From the corner of her eye, she noticed somebody sit down in the seat next to her.
“Hello there, human! You were in one of my classes, were you not? Fancy meeting you here!” said a voice that struck Jade as distinctly not human. She looked up from her game and was greeted with the grinning face of the alien transfer student from just the other day.
Oh. “Hey there. Terezi.” She mentally fumbled for something else to say.
“Wow, you even remembered my name! Maybe you aren’t as stupid as the rest of these Earthlings. You wouldn’t believe the ways people manage to mispronounce it, too.”
Jade was starting to recover from the abruptness of it all. There was an alien. Talking to her. "What are you doing here? Are you not from Alternia?" Oh god Jade really hoped that she wouldn't say anything to offend Terezi or leave a bad first impression. She so badly didn't want to fuck this up.
"Oh, I am. I'm here to see how inaccurate it is and laugh at everything they get blatantly wrong."
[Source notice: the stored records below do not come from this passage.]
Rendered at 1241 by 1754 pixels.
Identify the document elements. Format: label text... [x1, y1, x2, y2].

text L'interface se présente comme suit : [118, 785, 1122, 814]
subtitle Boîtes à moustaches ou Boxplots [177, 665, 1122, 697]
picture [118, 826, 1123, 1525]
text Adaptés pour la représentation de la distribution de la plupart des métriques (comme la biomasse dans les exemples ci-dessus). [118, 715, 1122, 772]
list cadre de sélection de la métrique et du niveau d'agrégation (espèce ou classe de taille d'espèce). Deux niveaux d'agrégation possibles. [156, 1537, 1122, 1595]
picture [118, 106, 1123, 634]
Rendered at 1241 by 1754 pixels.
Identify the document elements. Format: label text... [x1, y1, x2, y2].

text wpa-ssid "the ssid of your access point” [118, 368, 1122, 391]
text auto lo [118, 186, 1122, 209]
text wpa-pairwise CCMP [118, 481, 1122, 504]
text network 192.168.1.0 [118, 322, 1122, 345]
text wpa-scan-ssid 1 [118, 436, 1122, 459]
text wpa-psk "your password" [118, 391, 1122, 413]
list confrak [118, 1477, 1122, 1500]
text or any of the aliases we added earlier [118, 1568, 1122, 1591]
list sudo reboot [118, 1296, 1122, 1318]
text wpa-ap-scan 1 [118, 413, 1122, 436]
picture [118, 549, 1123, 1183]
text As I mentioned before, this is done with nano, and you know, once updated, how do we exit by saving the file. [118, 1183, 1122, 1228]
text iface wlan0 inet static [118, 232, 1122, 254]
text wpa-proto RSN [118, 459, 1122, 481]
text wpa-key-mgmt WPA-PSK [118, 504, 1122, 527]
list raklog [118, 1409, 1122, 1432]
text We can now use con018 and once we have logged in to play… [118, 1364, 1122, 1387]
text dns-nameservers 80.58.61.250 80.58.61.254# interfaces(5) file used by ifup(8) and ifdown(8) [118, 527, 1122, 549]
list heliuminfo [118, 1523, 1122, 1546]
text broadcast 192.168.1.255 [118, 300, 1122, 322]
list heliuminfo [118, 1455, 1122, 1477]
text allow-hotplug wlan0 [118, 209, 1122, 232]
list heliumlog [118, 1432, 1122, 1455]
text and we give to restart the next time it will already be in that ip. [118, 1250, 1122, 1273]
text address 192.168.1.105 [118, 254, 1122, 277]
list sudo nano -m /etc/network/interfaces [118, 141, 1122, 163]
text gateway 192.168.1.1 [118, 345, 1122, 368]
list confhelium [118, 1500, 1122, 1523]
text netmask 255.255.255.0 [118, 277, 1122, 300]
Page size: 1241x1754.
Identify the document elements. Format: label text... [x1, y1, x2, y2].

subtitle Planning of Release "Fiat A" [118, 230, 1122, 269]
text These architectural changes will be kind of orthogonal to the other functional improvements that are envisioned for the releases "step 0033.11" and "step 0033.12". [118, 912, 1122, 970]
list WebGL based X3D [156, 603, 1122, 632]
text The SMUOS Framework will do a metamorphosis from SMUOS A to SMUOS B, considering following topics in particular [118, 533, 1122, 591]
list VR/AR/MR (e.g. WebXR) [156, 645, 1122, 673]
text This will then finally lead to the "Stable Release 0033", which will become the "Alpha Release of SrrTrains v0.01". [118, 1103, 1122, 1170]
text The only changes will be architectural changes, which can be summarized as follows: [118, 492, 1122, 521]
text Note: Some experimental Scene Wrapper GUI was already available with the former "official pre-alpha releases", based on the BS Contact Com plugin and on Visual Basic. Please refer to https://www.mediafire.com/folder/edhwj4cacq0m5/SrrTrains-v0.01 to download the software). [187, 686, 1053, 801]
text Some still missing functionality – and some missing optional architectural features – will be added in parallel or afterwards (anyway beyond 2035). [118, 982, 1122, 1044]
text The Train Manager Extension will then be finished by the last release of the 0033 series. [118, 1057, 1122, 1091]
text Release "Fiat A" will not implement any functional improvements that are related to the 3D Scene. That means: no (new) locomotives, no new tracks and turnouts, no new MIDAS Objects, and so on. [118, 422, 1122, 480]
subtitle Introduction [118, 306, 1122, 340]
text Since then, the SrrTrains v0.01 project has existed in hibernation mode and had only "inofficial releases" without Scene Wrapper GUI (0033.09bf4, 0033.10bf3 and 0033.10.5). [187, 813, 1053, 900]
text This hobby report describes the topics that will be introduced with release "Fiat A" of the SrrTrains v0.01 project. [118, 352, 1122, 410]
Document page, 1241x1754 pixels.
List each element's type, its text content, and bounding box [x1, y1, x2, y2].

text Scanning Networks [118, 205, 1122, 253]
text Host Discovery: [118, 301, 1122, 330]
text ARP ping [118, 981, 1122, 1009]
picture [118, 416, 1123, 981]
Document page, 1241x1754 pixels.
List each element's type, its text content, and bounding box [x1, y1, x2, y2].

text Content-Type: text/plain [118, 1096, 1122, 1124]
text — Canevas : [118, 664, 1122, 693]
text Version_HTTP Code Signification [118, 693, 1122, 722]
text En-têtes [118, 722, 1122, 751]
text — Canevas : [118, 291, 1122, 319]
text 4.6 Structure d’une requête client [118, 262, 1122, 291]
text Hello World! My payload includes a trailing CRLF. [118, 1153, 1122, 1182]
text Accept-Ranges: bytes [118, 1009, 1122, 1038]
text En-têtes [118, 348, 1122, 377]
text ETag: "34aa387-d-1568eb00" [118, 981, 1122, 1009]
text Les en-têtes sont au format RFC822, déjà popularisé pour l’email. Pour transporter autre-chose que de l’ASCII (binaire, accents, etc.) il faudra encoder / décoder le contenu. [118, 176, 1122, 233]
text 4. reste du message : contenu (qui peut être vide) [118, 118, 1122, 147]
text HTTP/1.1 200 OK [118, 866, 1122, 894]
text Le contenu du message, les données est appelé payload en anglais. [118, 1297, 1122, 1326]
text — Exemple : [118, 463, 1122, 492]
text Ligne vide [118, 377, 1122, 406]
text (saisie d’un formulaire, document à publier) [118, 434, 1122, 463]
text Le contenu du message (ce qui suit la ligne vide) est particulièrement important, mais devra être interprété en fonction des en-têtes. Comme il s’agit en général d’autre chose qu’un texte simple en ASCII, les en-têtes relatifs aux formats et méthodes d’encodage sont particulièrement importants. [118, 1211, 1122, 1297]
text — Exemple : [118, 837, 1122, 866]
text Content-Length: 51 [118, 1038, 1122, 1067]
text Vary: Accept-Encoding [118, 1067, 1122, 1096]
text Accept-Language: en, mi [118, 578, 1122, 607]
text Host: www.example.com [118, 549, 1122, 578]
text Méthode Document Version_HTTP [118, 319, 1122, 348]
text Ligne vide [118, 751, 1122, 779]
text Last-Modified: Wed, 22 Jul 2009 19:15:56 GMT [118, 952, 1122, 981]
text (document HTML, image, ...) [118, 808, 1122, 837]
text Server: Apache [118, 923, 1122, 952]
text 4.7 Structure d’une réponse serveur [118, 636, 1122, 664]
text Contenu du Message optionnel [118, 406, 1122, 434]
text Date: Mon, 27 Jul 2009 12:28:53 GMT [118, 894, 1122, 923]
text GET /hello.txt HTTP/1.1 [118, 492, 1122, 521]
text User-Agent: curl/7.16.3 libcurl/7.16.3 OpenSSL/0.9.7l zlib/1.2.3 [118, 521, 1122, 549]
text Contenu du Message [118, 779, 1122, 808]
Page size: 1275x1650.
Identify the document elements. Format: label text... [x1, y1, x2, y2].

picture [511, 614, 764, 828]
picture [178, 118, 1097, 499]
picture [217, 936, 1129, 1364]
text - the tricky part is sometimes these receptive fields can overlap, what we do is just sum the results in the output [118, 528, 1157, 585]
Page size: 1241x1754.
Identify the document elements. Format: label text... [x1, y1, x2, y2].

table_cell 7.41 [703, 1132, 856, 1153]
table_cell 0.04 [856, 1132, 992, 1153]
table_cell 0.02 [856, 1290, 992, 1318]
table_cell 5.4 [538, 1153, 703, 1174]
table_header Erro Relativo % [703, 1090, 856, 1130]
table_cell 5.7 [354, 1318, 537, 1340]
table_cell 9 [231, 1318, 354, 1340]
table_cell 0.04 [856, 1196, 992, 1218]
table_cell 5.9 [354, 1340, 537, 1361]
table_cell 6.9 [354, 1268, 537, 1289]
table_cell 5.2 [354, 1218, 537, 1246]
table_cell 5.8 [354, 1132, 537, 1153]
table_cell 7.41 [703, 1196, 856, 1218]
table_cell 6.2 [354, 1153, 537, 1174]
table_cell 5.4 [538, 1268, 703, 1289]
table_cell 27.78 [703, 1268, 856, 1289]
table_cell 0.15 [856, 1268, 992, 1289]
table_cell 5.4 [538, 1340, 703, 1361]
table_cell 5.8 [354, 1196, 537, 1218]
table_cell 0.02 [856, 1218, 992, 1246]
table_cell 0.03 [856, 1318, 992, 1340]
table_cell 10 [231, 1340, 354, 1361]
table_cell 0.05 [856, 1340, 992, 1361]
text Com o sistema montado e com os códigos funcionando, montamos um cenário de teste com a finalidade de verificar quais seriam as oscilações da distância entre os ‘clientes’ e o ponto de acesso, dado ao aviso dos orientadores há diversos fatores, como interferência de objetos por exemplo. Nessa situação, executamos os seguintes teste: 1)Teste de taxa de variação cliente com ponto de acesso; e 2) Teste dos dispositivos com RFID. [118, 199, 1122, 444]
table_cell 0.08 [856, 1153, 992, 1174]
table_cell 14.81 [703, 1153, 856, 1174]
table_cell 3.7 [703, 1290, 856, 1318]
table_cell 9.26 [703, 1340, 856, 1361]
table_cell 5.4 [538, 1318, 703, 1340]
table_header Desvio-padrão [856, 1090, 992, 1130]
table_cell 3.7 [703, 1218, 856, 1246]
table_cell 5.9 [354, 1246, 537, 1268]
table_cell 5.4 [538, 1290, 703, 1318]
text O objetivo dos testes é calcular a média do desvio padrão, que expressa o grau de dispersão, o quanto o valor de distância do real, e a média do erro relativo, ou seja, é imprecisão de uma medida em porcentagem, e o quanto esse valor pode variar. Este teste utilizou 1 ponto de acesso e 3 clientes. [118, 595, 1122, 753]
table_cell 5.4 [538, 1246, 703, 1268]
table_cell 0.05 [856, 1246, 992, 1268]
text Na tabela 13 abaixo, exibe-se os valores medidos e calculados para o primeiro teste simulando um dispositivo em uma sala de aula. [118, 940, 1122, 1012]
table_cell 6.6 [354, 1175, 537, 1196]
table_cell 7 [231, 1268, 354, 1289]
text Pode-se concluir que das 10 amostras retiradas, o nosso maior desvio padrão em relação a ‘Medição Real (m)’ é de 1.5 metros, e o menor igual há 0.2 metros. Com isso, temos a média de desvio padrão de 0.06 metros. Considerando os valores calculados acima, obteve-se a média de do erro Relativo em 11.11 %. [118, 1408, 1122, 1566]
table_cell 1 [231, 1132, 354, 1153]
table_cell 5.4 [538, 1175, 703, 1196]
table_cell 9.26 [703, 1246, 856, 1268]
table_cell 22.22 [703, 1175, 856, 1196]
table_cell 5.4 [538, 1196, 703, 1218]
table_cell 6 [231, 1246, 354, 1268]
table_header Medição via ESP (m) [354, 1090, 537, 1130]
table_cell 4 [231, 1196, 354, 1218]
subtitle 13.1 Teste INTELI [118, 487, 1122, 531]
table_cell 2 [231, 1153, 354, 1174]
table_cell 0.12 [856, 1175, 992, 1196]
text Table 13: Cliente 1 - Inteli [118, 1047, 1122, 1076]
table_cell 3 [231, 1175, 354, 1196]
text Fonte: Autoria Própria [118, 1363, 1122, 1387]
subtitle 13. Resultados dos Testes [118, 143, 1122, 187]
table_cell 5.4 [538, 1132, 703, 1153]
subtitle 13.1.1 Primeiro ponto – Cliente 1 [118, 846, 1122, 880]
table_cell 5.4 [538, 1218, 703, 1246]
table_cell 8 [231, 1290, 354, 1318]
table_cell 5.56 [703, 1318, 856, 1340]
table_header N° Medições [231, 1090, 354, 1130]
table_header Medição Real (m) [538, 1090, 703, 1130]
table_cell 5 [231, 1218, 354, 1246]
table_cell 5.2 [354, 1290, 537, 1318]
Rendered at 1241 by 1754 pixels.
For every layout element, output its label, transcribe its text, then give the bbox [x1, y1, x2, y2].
Jade opened her mouth to ask a question, but just then the speaker walked in and the auditorium quieted. And Jade, being a polite person, kept silent through the entire presentation, listening to the speaker, a human man in his early thirties. He talked extensively about the difficulties of researching a planet without having legal permission to set foot on it (though the trolls now abstained from conquering and enslaving foreign species, they were not the friendliest towards outsiders), and presented the data he had so far. Terezi didn't seem to be able to stop herself from keeping a running commentary of what exactly she thought of the presentation.
Finally, it was over, and students began getting up from their seats and filing out of the room. Jade stood up as well.
"Huh. I guess that wasn't toooo bad," was Terezi's final verdict. "But he totally got the lusus thing wrong! They're not pets, they're caretakers."
To Jade’s joy, Terezi walked with her as she headed towards the cafeteria for lunch.
"What species was your lusus?" Jade asked. What Jade knew from her readings was that every troll was given a lusus in their youth, and that each one was blood-caste specific. Terezi had a small teal logo that Jade assumed designated hers stitched into her shirt.
“Basilisk Rubicundis. I believe the name in English is ‘dragon.’”
“So what you’re saying is that you were raised by a dragon? Holy shit.” Jade’s voice pitched upwards as she tried to keep from raising her voice in excitement.
“Indeed I was!” Terezi seemed pleased by Jade’s interest. “I have objectively the best lusus ever. But she hasn’t reached full size yet. See, she was barely out of the egg when she chose me in the Brooding Caverns as her charge.”
“That’s like, so incredibly cool!”
“Alternia is a much different place from Earth. Any one of you squishy humans wouldn’t last a day before getting eaten by somebody’s lusus!” Terezi cackled.
Jade widened her eyes. “It’s that bad?”
“Bad? You humans’ preconceived notions of ‘good’ and ‘bad’ and ‘just’ and ‘unfair’ aren’t universal, you know.”
“That’s not what I-” Jade tried to backtrack.
Terezi ignored her. “If you live on Alternia, you live by its rules. Those who are not strong enough to survive are destined to die. It’s a necessary reality, as the number of eggs the Mother Grub lays is much more than the planet can sustain.”
“Still… that sounds like a hard life, doesn’t it? If you can be killed any day.” Specifics on Alternia could be a little hard to come by, but it seemed like a brutal place to grow up on.
“We do have laws, you know! For example, a troll cannot kill another troll if they haven’t done anything to deserve it. I don’t know what humans have against good old fashioned revenge.”
The two arrived at the cafeteria without Jade even noticing. Terezi joined her in the food line, picking and choosing foods that her body could digest (with some whining about how Earthlings had no sense of flavor). The conversation shifted to the topic of troll biology, and, still talking, they both sat down to eat at a table across from one another, already becoming fast friends.